W3: Global Medical Technology

 

In 40 years' time, artificial organs and bionic prostheses will become more sophisticated and widespread. Major breakthroughs have been made in various surgical procedures such as robot-assisted surgery or minimally invasive surgery. There have also been improvements in computed tomography (CT), magnetic resonance imaging (MRI) and ultrasound. This will help hospitals to diagnose and decide on treatment decisions. Of course, there are strengths and weaknesses, and the biggest challenge facing healthcare worldwide is the lack of sophistication and availability of electronic medical technology systems. In some of the more disadvantaged countries there are no such systems. This has led to a major challenge in sharing medical data globally.

In 40 years’ time, artificial organs and bionic prostheses will become more sophisticated and widespread. In addition, artificial intelligence will be widely used in the medical field. Even now, we have artificial organs, but they are only used temporarily. I believe that in 40 years' time artificial organs will be used like any other organ, while bionic prostheses will have the senses of touch, perception and pain to the extent of a real arm.

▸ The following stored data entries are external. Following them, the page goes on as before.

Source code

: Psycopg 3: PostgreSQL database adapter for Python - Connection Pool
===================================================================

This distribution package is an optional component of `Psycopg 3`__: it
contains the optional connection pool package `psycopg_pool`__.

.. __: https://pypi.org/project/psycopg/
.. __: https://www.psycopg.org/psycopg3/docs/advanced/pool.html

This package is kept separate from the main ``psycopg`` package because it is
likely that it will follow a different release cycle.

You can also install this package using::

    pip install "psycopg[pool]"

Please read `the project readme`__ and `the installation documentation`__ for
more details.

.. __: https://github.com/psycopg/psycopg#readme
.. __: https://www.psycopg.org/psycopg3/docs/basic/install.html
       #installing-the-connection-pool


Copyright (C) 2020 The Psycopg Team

But there are 3 major problems we face if we want to reach the future we can imagine 40 years from now. The first is biocompatibility. It is well known that the human body will reject foreign objects. If artificial organs and robotic prostheses are not compatible with human tissue or the biological environment, it will not be possible to ensure long-term reliability and safety. In addition to this, the choice of materials and surface coatings for artificial organs and prostheses is a major challenge. This is because some materials can affect the immune system and cause rejection or interfere with the use of other organs. The development and selection of materials is the key to solving these problems. There is a need for collaboration to develop more biocompatible materials to avoid immune rejection.

The second is the control and sensory recovery of artificial organs and robotic prostheses. After all, it is an extremely complex problem for a machine prosthesis to accurately simulate the movements and sensations of a human body. With current technology, it is still a challenge to communicate sensory information such as touch, temperature and position to the user's brain so that realistic sensory feedback can be achieved. The solution to this challenge will require the development of neural interface technologies, which will include muscle potential recognition, neuroelectric stimulation and brain-computer interfaces. Only with the development of these technologies can more accurate body movement and sensory feedback be achieved.

A third challenge to overcome is the long-term stability and sustainability of artificial organs and machine prostheses. This will include issues such as the maintenance of the device, the provision of energy and the durability of the materials. The best example of this is the need for a stable energy supply for both the prostheses and the artificial organs. For this reason, the research team needs to develop more efficient and durable energy supply technologies. How to provide energy efficiently or use new energy sources. The development of effective maintenance and monitoring methods, as well as regular inspections, are essential in order to understand what flaws exist and how to improve the equipment.

At the end of the day, I will bring this up because I once had a close friend who died because of a delay in getting a suitable heart match. After that incident, I wondered if we couldn't develop artificial organs as an alternative to relying solely on donor organs.